Example 1 - Population Mean and standard deviation known, Is a sample mean equal to the population mean.

The average weight of a apples from an orchard is 200gm with a standard deviation of 24gm..  The average weight of nine apples from a shady part of the orchard is 175gm, we  want to know if the average weight of the sample apples is less than that for the whole orchard.  The Hypothesises are:

The Null hypothesis is that the Sample Mean = Population Mean, thus any difference is due to chance.

The Alternative hypothesis is that the Sample mean is less than the population mean.
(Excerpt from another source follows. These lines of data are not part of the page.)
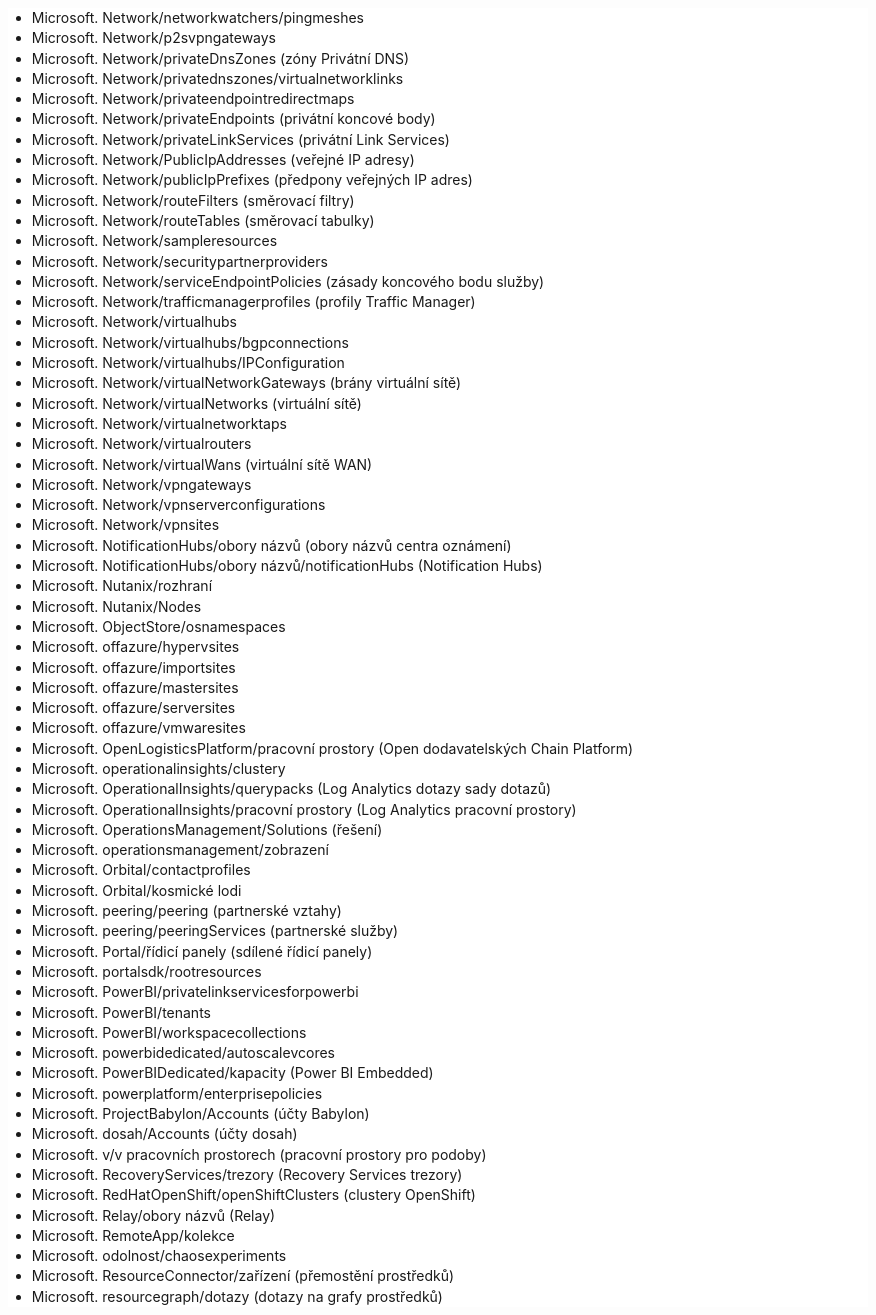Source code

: - Microsoft. Network/networkwatchers/pingmeshes
- Microsoft. Network/p2svpngateways
- Microsoft. Network/privateDnsZones (zóny Privátní DNS)
- Microsoft. Network/privatednszones/virtualnetworklinks
- Microsoft. Network/privateendpointredirectmaps
- Microsoft. Network/privateEndpoints (privátní koncové body)
- Microsoft. Network/privateLinkServices (privátní Link Services)
- Microsoft. Network/PublicIpAddresses (veřejné IP adresy)
- Microsoft. Network/publicIpPrefixes (předpony veřejných IP adres)
- Microsoft. Network/routeFilters (směrovací filtry)
- Microsoft. Network/routeTables (směrovací tabulky)
- Microsoft. Network/sampleresources
- Microsoft. Network/securitypartnerproviders
- Microsoft. Network/serviceEndpointPolicies (zásady koncového bodu služby)
- Microsoft. Network/trafficmanagerprofiles (profily Traffic Manager)
- Microsoft. Network/virtualhubs
- Microsoft. Network/virtualhubs/bgpconnections
- Microsoft. Network/virtualhubs/IPConfiguration
- Microsoft. Network/virtualNetworkGateways (brány virtuální sítě)
- Microsoft. Network/virtualNetworks (virtuální sítě)
- Microsoft. Network/virtualnetworktaps
- Microsoft. Network/virtualrouters
- Microsoft. Network/virtualWans (virtuální sítě WAN)
- Microsoft. Network/vpngateways
- Microsoft. Network/vpnserverconfigurations
- Microsoft. Network/vpnsites
- Microsoft. NotificationHubs/obory názvů (obory názvů centra oznámení)
- Microsoft. NotificationHubs/obory názvů/notificationHubs (Notification Hubs)
- Microsoft. Nutanix/rozhraní
- Microsoft. Nutanix/Nodes
- Microsoft. ObjectStore/osnamespaces
- Microsoft. offazure/hypervsites
- Microsoft. offazure/importsites
- Microsoft. offazure/mastersites
- Microsoft. offazure/serversites
- Microsoft. offazure/vmwaresites
- Microsoft. OpenLogisticsPlatform/pracovní prostory (Open dodavatelských Chain Platform)
- Microsoft. operationalinsights/clustery
- Microsoft. OperationalInsights/querypacks (Log Analytics dotazy sady dotazů)
- Microsoft. OperationalInsights/pracovní prostory (Log Analytics pracovní prostory)
- Microsoft. OperationsManagement/Solutions (řešení)
- Microsoft. operationsmanagement/zobrazení
- Microsoft. Orbital/contactprofiles
- Microsoft. Orbital/kosmické lodi
- Microsoft. peering/peering (partnerské vztahy)
- Microsoft. peering/peeringServices (partnerské služby)
- Microsoft. Portal/řídicí panely (sdílené řídicí panely)
- Microsoft. portalsdk/rootresources
- Microsoft. PowerBI/privatelinkservicesforpowerbi
- Microsoft. PowerBI/tenants
- Microsoft. PowerBI/workspacecollections
- Microsoft. powerbidedicated/autoscalevcores
- Microsoft. PowerBIDedicated/kapacity (Power BI Embedded)
- Microsoft. powerplatform/enterprisepolicies
- Microsoft. ProjectBabylon/Accounts (účty Babylon)
- Microsoft. dosah/Accounts (účty dosah)
- Microsoft. v/v pracovních prostorech (pracovní prostory pro podoby)
- Microsoft. RecoveryServices/trezory (Recovery Services trezory)
- Microsoft. RedHatOpenShift/openShiftClusters (clustery OpenShift)
- Microsoft. Relay/obory názvů (Relay)
- Microsoft. RemoteApp/kolekce
- Microsoft. odolnost/chaosexperiments
- Microsoft. ResourceConnector/zařízení (přemostění prostředků)
- Microsoft. resourcegraph/dotazy (dotazy na grafy prostředků)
The central limit theorem tells us that the sample mean will be normally distributed with a standard deviation of:

StDev of Sample = StDev of Population / square root (sample size)

= 24/ square root (9)

= 8

Thus the 5% confidence limits for the sample are:

175 ± 1.96 * 8

175 ± 15.7

159.3 - 190.7

Thus as the population mean is greater than the upper bound of the confidence interval, we reject the null hypothesis.  Thus the average weight of the sample is less than that for the whole orchard.

Example 2 - Is a Single value typical of a Population

The example is based on winter rainfall in southern England.  This was reportedly low for the winter of 05/06.  The histogram shows data for the period 1959 to 2005.

Hypothesis Testing - Histogram for example

The dataset is a left skewed distribution which suggests a modal value of 325mm.  The 90% confidence interval is 250mm to 550mm.  The value for the winter of 05/06 is approximately 260mm.

The null hypothesis is that the experience of 05/06 due to chance (i.e. rainfall is subject to random variation) and the alternative hypothesis is that 05/06 was an exceptional winter.

The Null hypothesis is accepted because the 05/06 value is within the 90% confidence interval.  This means that whilst the winter of 05/06 is drier than common experience (i.e. its less than the modal value), it is not exceptional in the context of a 90% confidence interval.